Remembrance Sunday - Honouring those who have died
When I was a small boy in the 1930s the First World War was never far from my mind. I knew that my father, a gunner in the Canadian Horse artillery, had been gassed, and then lost most of his leg in a shell burst when he was only 18.
So Armistice Day, November 11 th, was solemnly observed. All of busy London came to a standstill at 11am. People stood in silence. The guns boomed far away in Hyde Park. Some people cried. We were honouring those who had died.
The Second World War produced its own frightening memories. Hiding in a ditch on Hampstead Heath after the engine of a flying bomb cut out. Waiting and waiting for it to explode… somewhere else. Please God, not on me.
A brief spell in the middle of the Nigerian civil war in 1969 gave me my most life- changing wartime experience.
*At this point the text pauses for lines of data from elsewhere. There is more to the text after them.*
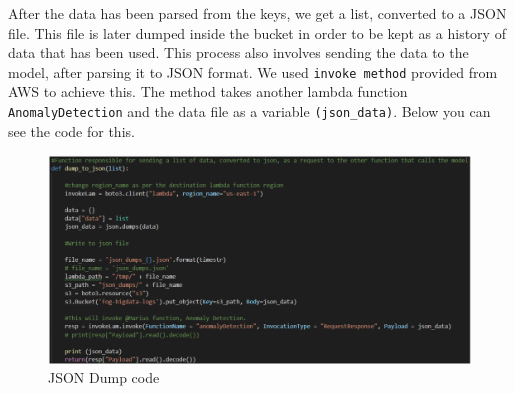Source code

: After the data has been parsed from the keys, we get a list, converted to a JSON file. This file is later dumped inside the bucket in order to be kept as a history of data that has been used. 
This process also involves sending the data to the model, after parsing it to JSON format. We used \verb|invoke method| provided from AWS to achieve this. The method takes another lambda function \verb|AnomalyDetection| and the data file as a variable \verb|(json_data)|. Below you can see the code for this.

\begin{figure}[h!]
    \includegraphics[width=1\textwidth]{images/json-dump-code.png}
    \caption{JSON Dump code}
    \label{fig:json_dump_code}
\end{figure}

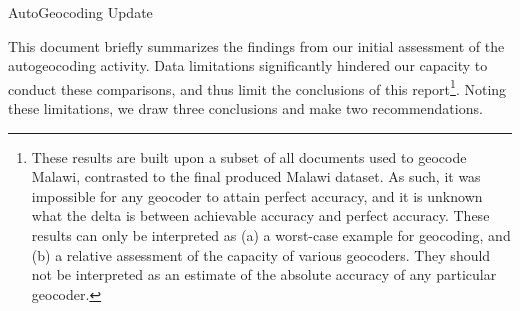 \documentclass[10pt]{article}
\begin{document}
{\LARGE AutoGeocoding Update}


This document briefly summarizes the findings from our initial assessment of the autogeocoding activity.  Data limitations significantly hindered our capacity to conduct these comparisons, and thus limit the conclusions of this report\footnote{These results are built upon a subset of all documents used to geocode Malawi, contrasted to the final produced Malawi dataset.  As such, it was impossible for any geocoder to attain perfect accuracy, and it is unknown what the delta is between achievable accuracy and perfect accuracy.  These results can only be interpreted as (a) a worst-case example for geocoding, and (b) a relative assessment of the capacity of various geocoders.  They should not be interpreted as an estimate of the absolute accuracy of any particular geocoder.}.  Noting these limitations, we draw three conclusions and make two recommendations.
\end{document}
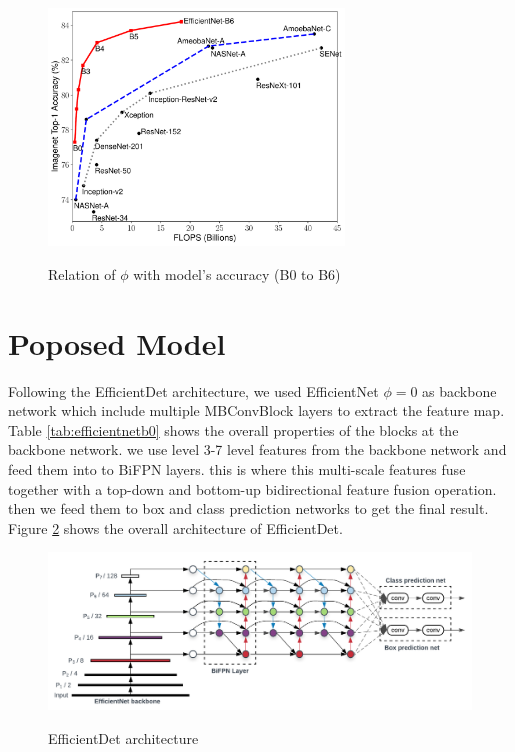 \documentclass[11pt]{article}
\begin{document}
\begin{figure}
	\centering
	\caption{Relation of $\phi$ with model's accuracy (B0 to B6)}
	\includegraphics[width=0.7\textwidth]{flops}
	\label{fig:flops}
\end{figure}

\section{Poposed Model}

Following the EfficientDet architecture, we used EfficientNet $\phi = 0$ as backbone network which include multiple MBConvBlock layers to extract the feature map. Table \ref{tab:efficientnetb0} shows the overall properties of the blocks at the backbone network. we use level 3-7 level features from the backbone network and feed them into to BiFPN layers. this is where this multi-scale features fuse together with a top-down and bottom-up bidirectional feature fusion operation. then we feed them to box and class prediction networks to get the final result. Figure \ref{fig:efficientdetarch} shows the overall architecture of EfficientDet.

\begin{figure}
	\centering
	\caption{EfficientDet architecture}
	\includegraphics[width=1.0\textwidth]{efficientdetarch}
	\label{fig:efficientdetarch}
\end{figure}
\end{document}
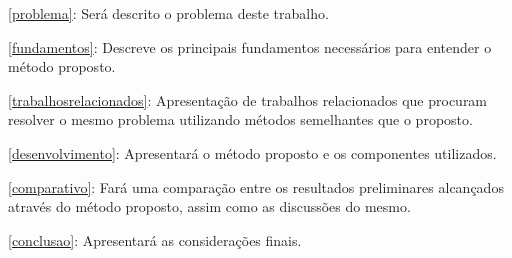 \autoref{problema}: Será descrito o problema deste trabalho.

\autoref{fundamentos}: Descreve os principais fundamentos necessários para entender o método proposto.

\autoref{trabalhosrelacionados}: Apresentação de trabalhos relacionados que procuram resolver o mesmo problema utilizando métodos semelhantes que o proposto.

\autoref{desenvolvimento}: Apresentará o método proposto e os componentes utilizados.

\autoref{comparativo}: Fará uma comparação entre os resultados preliminares alcançados através do método proposto, assim como as discussões do mesmo.

\autoref{conclusao}: Apresentará as considerações finais.

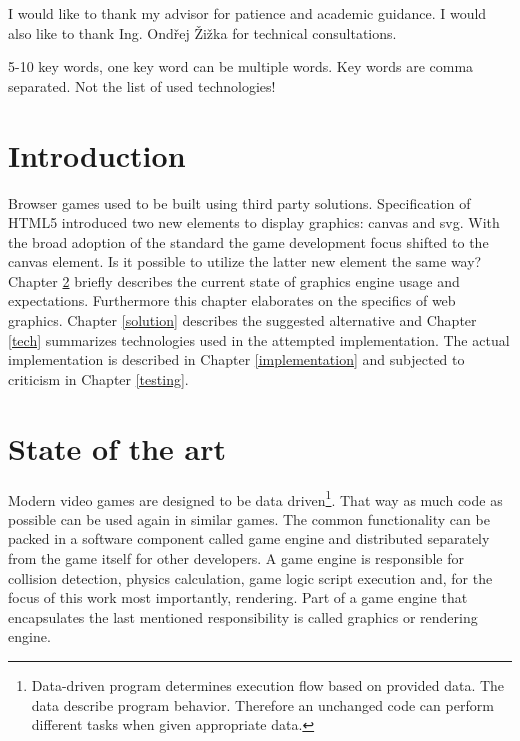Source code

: \documentclass[11pt,oneside, final]{fithesis2}
\begin{document}
  
\FrontMatter  
\ThesisTitlePage  
 
\begin{ThesisDeclaration}  
\DeclarationText  
\AdvisorName  
\end{ThesisDeclaration}  
 
\begin{ThesisThanks}  
I would like to thank my advisor for patience and academic guidance. I would also like to thank Ing. Ondřej Žižka for technical consultations.
\end{ThesisThanks}  
 
\begin{ThesisAbstract}  

\end{ThesisAbstract}  
 
\begin{ThesisKeyWords}  
5-10 key words, one key word can be multiple words. Key words are comma separated. Not the list of used technologies!
\end{ThesisKeyWords}  
 
\MainMatter
 
\tableofcontents          %
 
\chapter{Introduction}
Browser games used to be built using third party solutions\cite{pagella}. Specification of HTML5 introduced two new elements to display graphics: canvas and svg\cite{w3_html5}. With the broad adoption of the standard the game development focus shifted to the canvas element\cite{pagella}. Is it possible to utilize the latter new element the same way? Chapter \ref{theory} briefly describes the current state of graphics engine usage and expectations. Furthermore this chapter elaborates on the specifics of web graphics. Chapter \ref{solution} describes the suggested alternative and Chapter \ref{tech} summarizes technologies used in the attempted implementation. The actual implementation is described in Chapter \ref{implementation} and subjected to criticism in Chapter \ref{testing}.

\chapter{State of the art}
\label{theory}

Modern video games are designed to be data driven\footnote{Data-driven program determines execution flow based on provided data. The data describe program behavior. Therefore an unchanged code can perform different tasks when given appropriate data.\cite{charniak}}. That way as much code as possible can be used again in similar games. The common functionality can be packed in a software component called game engine\cite{gregory} and distributed separately from the game itself for other developers. A game engine is responsible for collision detection, physics calculation, game logic script execution and, for the focus of this work most importantly, rendering. Part of a game engine that encapsulates the last mentioned responsibility is called graphics or rendering engine.
\end{document}
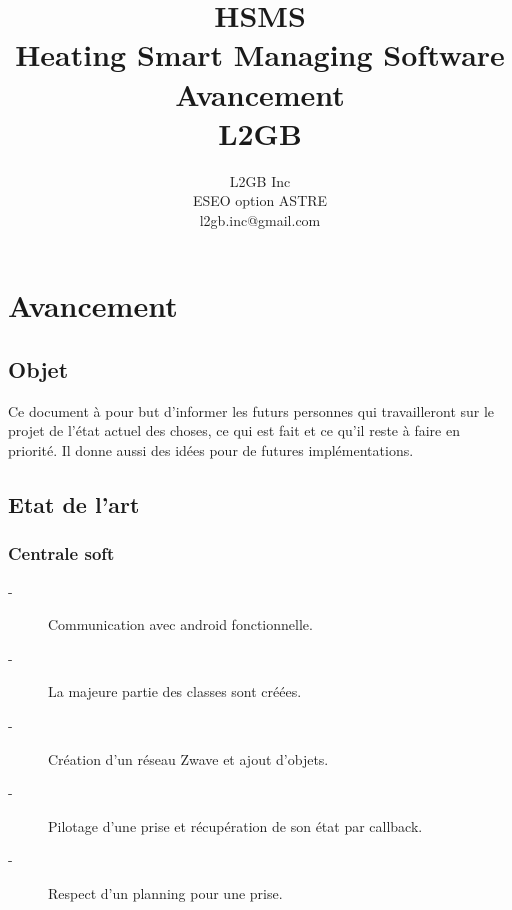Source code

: \documentclass[11pt,a4paper]{report} %
\author{L2GB Inc\\
		ESEO option ASTRE\\
		l2gb.inc@gmail.com
		}
\title{HSMS\\Heating Smart Managing Software  \\Avancement\\L2GB}
\newcommand{\sommaire}{\shorttoc{Sommaire}{1}}
\renewcommand{\figurename}{Illustration} %
\begin{document}
\renewcommand{\figurename}{Illustration} 
\maketitle %
\sommaire %

\chapter{Avancement}
		\section{Objet}

Ce document à pour but d'informer les futurs personnes qui travailleront sur le projet de l'état actuel des choses, ce qui est fait et ce qu'il reste à faire en priorité. Il donne aussi des idées pour de futures implémentations.
\newpage

		\section{Etat de l'art}
		
			\subsection{Centrale soft}
			
\begin{description}
	\item[-] Communication avec android fonctionnelle.
	\item[-] La majeure partie des classes sont créées.
	\item[-] Création d'un réseau Zwave et ajout d'objets.
	\item[-] Pilotage d'une prise et récupération de son état par callback.
	\item[-] Respect d'un planning pour une prise.
\end{description}



			
			
\end{document}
I saw then what an indiscriminate weapon starvation is: it killed over a million people. It was an international war, and almost certainly an oil war as well. The bombers overhead were Soviet. The armoured cars and machine guns that made the blockade possible came from Britain. The French and the South Africans provided such few weapons as the Biafran secessionists had.
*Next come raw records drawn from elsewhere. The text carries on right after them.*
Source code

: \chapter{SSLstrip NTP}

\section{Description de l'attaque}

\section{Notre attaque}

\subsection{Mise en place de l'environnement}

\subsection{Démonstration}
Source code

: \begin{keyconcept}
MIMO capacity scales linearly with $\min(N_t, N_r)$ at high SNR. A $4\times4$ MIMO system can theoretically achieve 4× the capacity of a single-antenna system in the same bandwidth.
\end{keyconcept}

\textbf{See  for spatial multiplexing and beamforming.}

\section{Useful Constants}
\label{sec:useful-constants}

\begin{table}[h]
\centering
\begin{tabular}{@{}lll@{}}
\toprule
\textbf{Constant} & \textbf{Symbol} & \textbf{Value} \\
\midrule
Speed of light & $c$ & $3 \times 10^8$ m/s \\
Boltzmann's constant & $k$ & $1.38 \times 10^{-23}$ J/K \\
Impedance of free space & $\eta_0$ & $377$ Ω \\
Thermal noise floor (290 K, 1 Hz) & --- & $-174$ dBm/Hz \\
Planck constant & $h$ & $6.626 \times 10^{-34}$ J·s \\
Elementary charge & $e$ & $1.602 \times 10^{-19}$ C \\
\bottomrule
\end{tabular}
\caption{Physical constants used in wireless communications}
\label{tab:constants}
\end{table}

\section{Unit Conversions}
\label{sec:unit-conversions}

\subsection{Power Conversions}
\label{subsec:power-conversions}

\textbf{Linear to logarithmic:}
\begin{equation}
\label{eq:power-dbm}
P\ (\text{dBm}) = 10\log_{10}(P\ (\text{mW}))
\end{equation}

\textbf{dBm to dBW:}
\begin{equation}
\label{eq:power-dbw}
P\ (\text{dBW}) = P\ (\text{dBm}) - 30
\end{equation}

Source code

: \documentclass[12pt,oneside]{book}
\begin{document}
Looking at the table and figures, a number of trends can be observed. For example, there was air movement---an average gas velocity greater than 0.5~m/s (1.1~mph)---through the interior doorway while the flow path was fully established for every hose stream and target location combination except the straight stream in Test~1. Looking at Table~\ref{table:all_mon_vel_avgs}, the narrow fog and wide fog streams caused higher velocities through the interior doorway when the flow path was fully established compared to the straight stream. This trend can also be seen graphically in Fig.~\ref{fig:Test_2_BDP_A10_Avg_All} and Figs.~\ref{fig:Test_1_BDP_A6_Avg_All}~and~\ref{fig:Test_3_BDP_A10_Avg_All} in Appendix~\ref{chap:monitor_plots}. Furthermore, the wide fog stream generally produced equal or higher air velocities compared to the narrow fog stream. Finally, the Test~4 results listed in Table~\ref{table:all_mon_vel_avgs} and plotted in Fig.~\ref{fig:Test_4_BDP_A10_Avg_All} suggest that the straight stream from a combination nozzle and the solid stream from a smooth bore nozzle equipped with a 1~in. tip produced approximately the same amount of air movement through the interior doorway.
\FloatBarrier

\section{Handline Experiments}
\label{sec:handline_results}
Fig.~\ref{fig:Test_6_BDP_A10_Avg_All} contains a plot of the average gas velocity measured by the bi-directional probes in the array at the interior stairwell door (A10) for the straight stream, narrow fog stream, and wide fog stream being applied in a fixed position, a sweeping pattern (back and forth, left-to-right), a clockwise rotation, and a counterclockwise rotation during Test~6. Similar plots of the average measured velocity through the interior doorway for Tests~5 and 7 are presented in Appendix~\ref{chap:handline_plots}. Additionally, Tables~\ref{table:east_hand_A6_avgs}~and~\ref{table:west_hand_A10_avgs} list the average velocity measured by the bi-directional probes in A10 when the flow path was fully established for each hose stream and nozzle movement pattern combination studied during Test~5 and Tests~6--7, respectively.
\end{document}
I was so proud of my Church. When the Red Cross would no longer fly food missions when one of their planes was shot down, the Joint Church airlift carried on. Human need took priority over national sovereignty. Often since, I have wondered why nationality is so important to us as Christians. We are above all one people under God- equal members of his family.
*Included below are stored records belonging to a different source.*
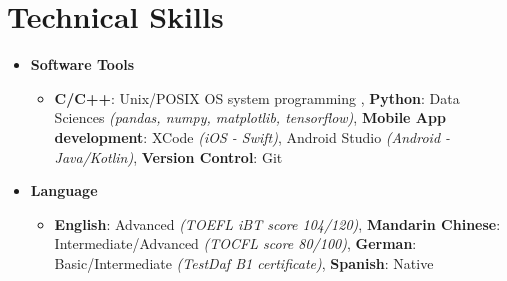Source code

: \section{\sectionheading Technical Skills}

\begin{itemize}[leftmargin=0pt, label={}]%

\item{
{\sectionheading\large{\textbf{Software Tools}}}

    \vspace{-6pt}
    \begin{itemize}[label=\textbullet, leftmargin=*, noitemsep]
        \item{\textbf{C/C++}: Unix/POSIX OS system programming \textit{}, \textbf{Python}: Data Sciences \textit{(pandas, numpy, matplotlib, tensorflow)}, \textbf{Mobile App development}: XCode \textit{(iOS - Swift)}, Android Studio \textit{(Android - Java/Kotlin)}, \textbf{Version Control}: Git}
    \end{itemize}
}

\item{
{\sectionheading\large{\textbf{Language}}}

    \vspace{-6pt}
    \begin{itemize}[label=\textbullet, leftmargin=*, noitemsep]
        \item{\textbf{English}: Advanced \textit{(TOEFL iBT score 104/120)}, \textbf{Mandarin Chinese}: Intermediate/Advanced \textit{(TOCFL score 80/100)}, \textbf{German}: Basic/Intermediate \textit{(TestDaf B1 certificate)}, \textbf{Spanish}: Native}
    \end{itemize}
}
\end{itemize}
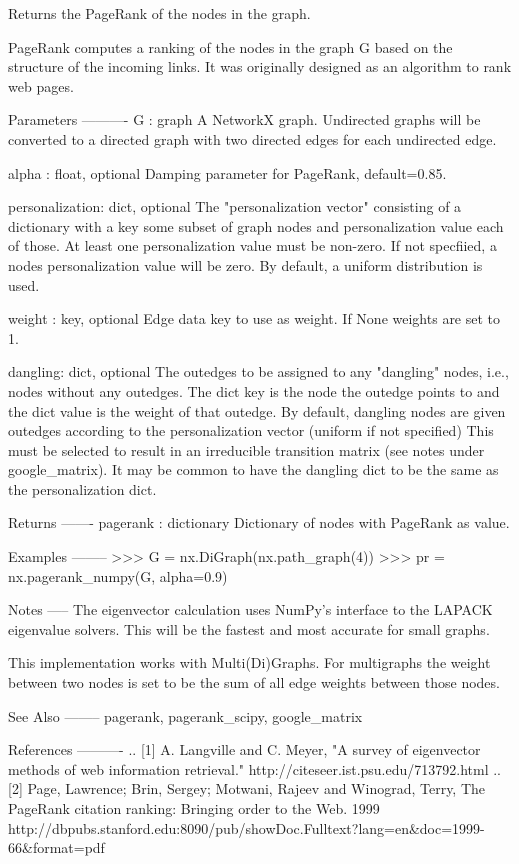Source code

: \begin{DoxyVerb}Returns the PageRank of the nodes in the graph.

PageRank computes a ranking of the nodes in the graph G based on
the structure of the incoming links. It was originally designed as
an algorithm to rank web pages.

Parameters
----------
G : graph
  A NetworkX graph.  Undirected graphs will be converted to a directed
  graph with two directed edges for each undirected edge.

alpha : float, optional
  Damping parameter for PageRank, default=0.85.

personalization: dict, optional
  The "personalization vector" consisting of a dictionary with a
  key some subset of graph nodes and personalization value each of those.
  At least one personalization value must be non-zero.
  If not specfiied, a nodes personalization value will be zero.
  By default, a uniform distribution is used.

weight : key, optional
  Edge data key to use as weight.  If None weights are set to 1.

dangling: dict, optional
  The outedges to be assigned to any "dangling" nodes, i.e., nodes without
  any outedges. The dict key is the node the outedge points to and the dict
  value is the weight of that outedge. By default, dangling nodes are given
  outedges according to the personalization vector (uniform if not
  specified) This must be selected to result in an irreducible transition
  matrix (see notes under google_matrix). It may be common to have the
  dangling dict to be the same as the personalization dict.

Returns
-------
pagerank : dictionary
   Dictionary of nodes with PageRank as value.

Examples
--------
>>> G = nx.DiGraph(nx.path_graph(4))
>>> pr = nx.pagerank_numpy(G, alpha=0.9)

Notes
-----
The eigenvector calculation uses NumPy's interface to the LAPACK
eigenvalue solvers.  This will be the fastest and most accurate
for small graphs.

This implementation works with Multi(Di)Graphs. For multigraphs the
weight between two nodes is set to be the sum of all edge weights
between those nodes.

See Also
--------
pagerank, pagerank_scipy, google_matrix

References
----------
.. [1] A. Langville and C. Meyer,
   "A survey of eigenvector methods of web information retrieval."
   http://citeseer.ist.psu.edu/713792.html
.. [2] Page, Lawrence; Brin, Sergey; Motwani, Rajeev and Winograd, Terry,
   The PageRank citation ranking: Bringing order to the Web. 1999
   http://dbpubs.stanford.edu:8090/pub/showDoc.Fulltext?lang=en&doc=1999-66&format=pdf
\end{DoxyVerb}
Pope after Pope, from John XXIII onwards, has told us that war is no answer to conflict. It creates rather than solves problems. Wars are not inevitable despite a culture that makes them seem so. Our challenge is to build a world in which war has no place because there are other ways of resolving disputes.
That is what the world tried to do in 1945 when the United Nations Charter was signed. The first purpose of the UN is to ‘save succeeding generations from the scourge of war’. The Charter is not a pacifist document. It accepts that there may be rare cases where united military action may be needed. But before military action can ever be legitimate every nonviolent way of resolving issues has to have been tried and found wanting.
Unhappily some of the major powers, ours amongst them, have turned the UN into a machinery for making war legitimate instead of a scourge to be avoided.
We do not settle our parking differences by shooting the neighbour who pinches our space. We wouldn’t threaten to blow up the houses of muggers even if we knew who they were. We would be thought mad if we spent so much of the family income on locks and lights and alarms that we could not feed our children. But that is exactly what we do globally.
The bill for world military expenditure is now about one and a half trillion dollars. A trillion is a thousand billion and a billion is a thousand million. We could meet all the Millennium Development Goals – reducing poverty, ending hunger, provision of education, maternal health care and environmental sustainability -five times over if we redirected a large chunk of this military expenditure to meet real human needs.
That is why Remembrance Sunday is a time both to honour those who have died in war and to respond to the call that must come from every military grave. ‘If you want to honour us, build a world in which war belongs to the past, not the present or future.’
It can be done. Germany, France and Britain will never fight again thanks to the European Union. Peace ,at least in Europe, is the EUs greatest success story. The United States and Canada, will never fight again. Nor will Sweden and Norway. Nor will England and Scotland. Costa Rica and ten other states no longer even have an army.
In practical terms where to start? Perhaps , by working with Pax Christi and the Campaign against the Arms Trade, to stop the sale of weapons to other countries. This clearly is a major moral issue. Perhaps by understanding other people’s sense of injustice. Perhaps we could start also with a bit of honesty. We tell other countries that they can’t have nuclear weapons while we are on the edge of spending anything up to £100 billion on new ones for ourselves. Perhaps by challenging a war-fixated media entertainment industry. There is lots to do.
The end of war: an impossible dream? That’s what they said about ending slavery and getting the vote for women. Let’s honour the dead of war by working to end it.